| Things to do |
1) Answer each of these from the report on Haque's trial:
(a) Where was Haque stopped when he tried to travel to join IS in Syria, and in what month and year?
(b) How many children did he boast of recruiting?
(c) How many of the boys did the specialist social worker assess?
2) Extend the report on Haque's trial, picking up after its final sentence.

| Study text |
○ ○ ○
The trial had heard how police and MI5 had been on to Haque since he tried to travel to join IS in Syria in April 2016 but was stopped at Heathrow.

In bugged conversations, he talked about being inspired by the Westminster Bridge atrocity in March last year.

Haque said: "We are here to cause terror, my brother. We are a death squad sent by Allah and his messengers to avenge my Arab brothers' blood ..."

His handwritten hit list included the Queen's Guard, courts, Transport for London, Shia Muslims, Westfield, City banks, Heathrow, Parliament, Big Ben, the media, embassies and the English Defence League or Britain First.

In the months before his arrest, he bragged about recruiting 16 children, telling Ripple Road youngsters he intended to die a martyr and IS was "good".

One of the youngsters later told police: "Umar has been teaching us how to fight, do push-ups, given strength and within six years he was planning to do a big attack on London.

"He wants a group of 300 men. He's training us now so by the time I'm in Year 10 (aged 14-15) we will be physically strong enough to fight."

Prosecutor Mark Heywood QC said a specialist social worker had assessed nine of the boys affected by Haque's indoctrination.

He said: "As a result of their contact with the defendant Haque, the children had spoken primarily of their confusion and frustration surrounding Islamic State, their religion and non-Muslims, specifically on war and killing of others.
○ ○ ○
| Available data |
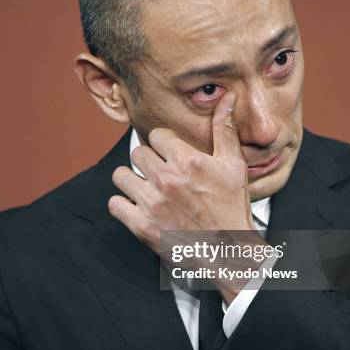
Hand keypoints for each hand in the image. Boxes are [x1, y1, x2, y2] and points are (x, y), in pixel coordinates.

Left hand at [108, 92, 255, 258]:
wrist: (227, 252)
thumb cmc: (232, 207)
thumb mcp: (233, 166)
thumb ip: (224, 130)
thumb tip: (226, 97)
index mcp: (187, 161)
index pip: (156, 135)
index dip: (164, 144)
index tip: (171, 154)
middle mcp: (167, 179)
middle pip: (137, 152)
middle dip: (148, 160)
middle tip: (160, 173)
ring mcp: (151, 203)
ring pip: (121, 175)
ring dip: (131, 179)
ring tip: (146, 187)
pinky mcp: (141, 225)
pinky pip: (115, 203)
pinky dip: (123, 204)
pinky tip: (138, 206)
○ ○ ○
| Numbered answers |
1)
(a) At Heathrow, in April 2016.
(b) 16.
(c) Nine.

2)
"Although they are clear what they saw was wrong, they are left conflicted and without answers which leads them to be particularly vulnerable to grooming.

"Some speak of having flashbacks of the videos and nightmares centred around fear of death and punishment in the after-life, perhaps in reference to (the video) of the young boy seen buried and in a grave."

One father said he was "distressed and worried for the future of Muslim kids and unsure who to trust and who not to" after finding out his son had been groomed.

The UK's Charity Commission has opened an inquiry into the Lantern of Knowledge Educational Trust.

An NSPCC spokesman said: "Haque used his position of trust as a smokescreen to try and recruit an army of young people in his care to help him carry out the atrocities he planned.

"The methods used to try and radicalise them included fear and intimidation - a form of child abuse. But it is thanks to the bravery of those victims who spoke out about what they endured that Haque is now behind bars for a very long time."